Saved data entries
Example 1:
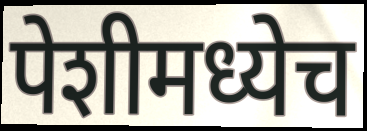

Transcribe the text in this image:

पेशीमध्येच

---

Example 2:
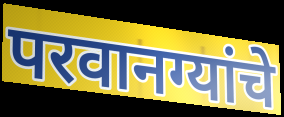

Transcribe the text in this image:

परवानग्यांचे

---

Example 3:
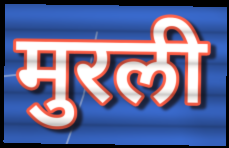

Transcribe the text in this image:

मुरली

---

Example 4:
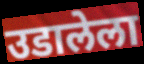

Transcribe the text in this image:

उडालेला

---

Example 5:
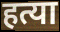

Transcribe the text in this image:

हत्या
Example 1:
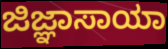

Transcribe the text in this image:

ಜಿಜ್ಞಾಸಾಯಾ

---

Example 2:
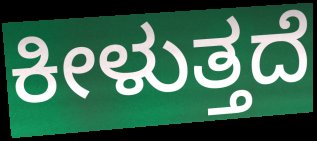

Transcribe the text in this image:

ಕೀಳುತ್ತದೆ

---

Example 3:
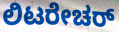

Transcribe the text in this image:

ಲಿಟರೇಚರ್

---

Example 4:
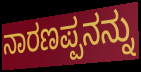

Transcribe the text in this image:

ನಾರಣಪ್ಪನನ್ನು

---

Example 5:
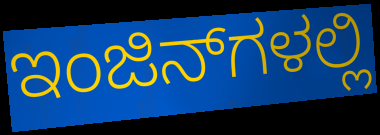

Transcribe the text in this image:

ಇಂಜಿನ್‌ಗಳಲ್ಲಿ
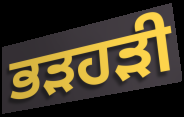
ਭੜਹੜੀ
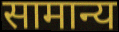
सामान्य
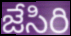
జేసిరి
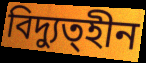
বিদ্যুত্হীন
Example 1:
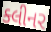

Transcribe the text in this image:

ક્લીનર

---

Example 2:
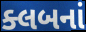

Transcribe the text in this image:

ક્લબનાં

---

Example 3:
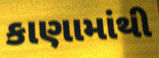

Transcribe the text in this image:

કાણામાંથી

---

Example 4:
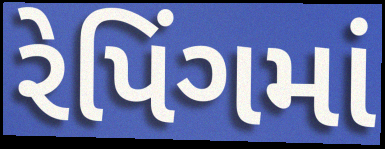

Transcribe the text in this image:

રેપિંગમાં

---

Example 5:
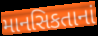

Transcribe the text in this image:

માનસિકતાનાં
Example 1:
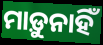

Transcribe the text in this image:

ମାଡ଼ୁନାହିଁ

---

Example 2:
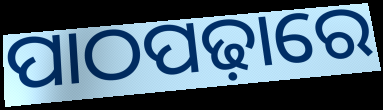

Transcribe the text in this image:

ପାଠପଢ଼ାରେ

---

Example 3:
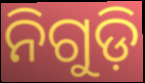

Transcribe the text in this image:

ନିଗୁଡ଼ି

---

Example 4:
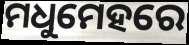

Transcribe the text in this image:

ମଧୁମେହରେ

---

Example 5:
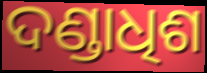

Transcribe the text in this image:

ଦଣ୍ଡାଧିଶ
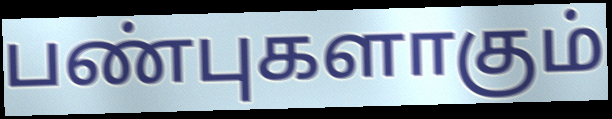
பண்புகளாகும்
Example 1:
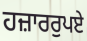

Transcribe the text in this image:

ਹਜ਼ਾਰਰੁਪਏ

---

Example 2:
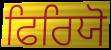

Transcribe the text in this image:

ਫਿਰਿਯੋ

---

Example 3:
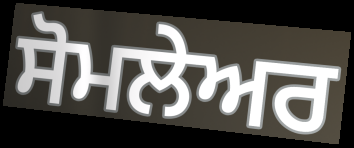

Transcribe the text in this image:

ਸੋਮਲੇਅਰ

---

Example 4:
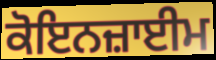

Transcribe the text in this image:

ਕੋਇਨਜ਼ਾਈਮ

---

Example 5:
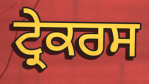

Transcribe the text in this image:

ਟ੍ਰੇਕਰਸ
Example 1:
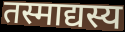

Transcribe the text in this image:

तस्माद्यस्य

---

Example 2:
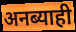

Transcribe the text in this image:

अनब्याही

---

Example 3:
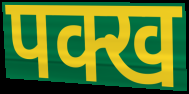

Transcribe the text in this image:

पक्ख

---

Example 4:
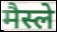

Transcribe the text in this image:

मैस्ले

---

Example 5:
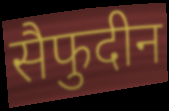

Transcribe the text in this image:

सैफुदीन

* [WHAT THE TASK REQUIRES]: Would you return all of the data above word for word, omitting every picture?

* [ANSWER SECTION]:
Example 1:

Transcribe the text in this image:

पेशीमध्येच

---

Example 2:

Transcribe the text in this image:

परवानग्यांचे

---

Example 3:

Transcribe the text in this image:

मुरली

---

Example 4:

Transcribe the text in this image:

उडालेला

---

Example 5:

Transcribe the text in this image:

हत्या
Example 1:

Transcribe the text in this image:

ಜಿಜ್ಞಾಸಾಯಾ

---

Example 2:

Transcribe the text in this image:

ಕೀಳುತ್ತದೆ

---

Example 3:

Transcribe the text in this image:

ಲಿಟರೇಚರ್

---

Example 4:

Transcribe the text in this image:

ನಾರಣಪ್ಪನನ್ನು

---

Example 5:

Transcribe the text in this image:

ಇಂಜಿನ್‌ಗಳಲ್ಲಿ
ਭੜਹੜੀ
सामान्य
జేసిరి
বিদ্যুত্হীন
Example 1:

Transcribe the text in this image:

ક્લીનર

---

Example 2:

Transcribe the text in this image:

ક્લબનાં

---

Example 3:

Transcribe the text in this image:

કાણામાંથી

---

Example 4:

Transcribe the text in this image:

રેપિંગમાં

---

Example 5:

Transcribe the text in this image:

માનસિકતાનાં
Example 1:

Transcribe the text in this image:

ମାଡ଼ୁନାହିଁ

---

Example 2:

Transcribe the text in this image:

ପାଠପଢ଼ାରେ

---

Example 3:

Transcribe the text in this image:

ନିଗୁଡ଼ି

---

Example 4:

Transcribe the text in this image:

ମଧୁମେହରେ

---

Example 5:

Transcribe the text in this image:

ଦଣ୍ଡାଧିଶ
பண்புகளாகும்
Example 1:

Transcribe the text in this image:

ਹਜ਼ਾਰਰੁਪਏ

---

Example 2:

Transcribe the text in this image:

ਫਿਰਿਯੋ

---

Example 3:

Transcribe the text in this image:

ਸੋਮਲੇਅਰ

---

Example 4:

Transcribe the text in this image:

ਕੋਇਨਜ਼ਾਈਮ

---

Example 5:

Transcribe the text in this image:

ਟ੍ਰੇਕਰਸ
Example 1:

Transcribe the text in this image:

तस्माद्यस्य

---

Example 2:

Transcribe the text in this image:

अनब्याही

---

Example 3:

Transcribe the text in this image:

पक्ख

---

Example 4:

Transcribe the text in this image:

मैस्ले

---

Example 5:

Transcribe the text in this image:

सैफुदीन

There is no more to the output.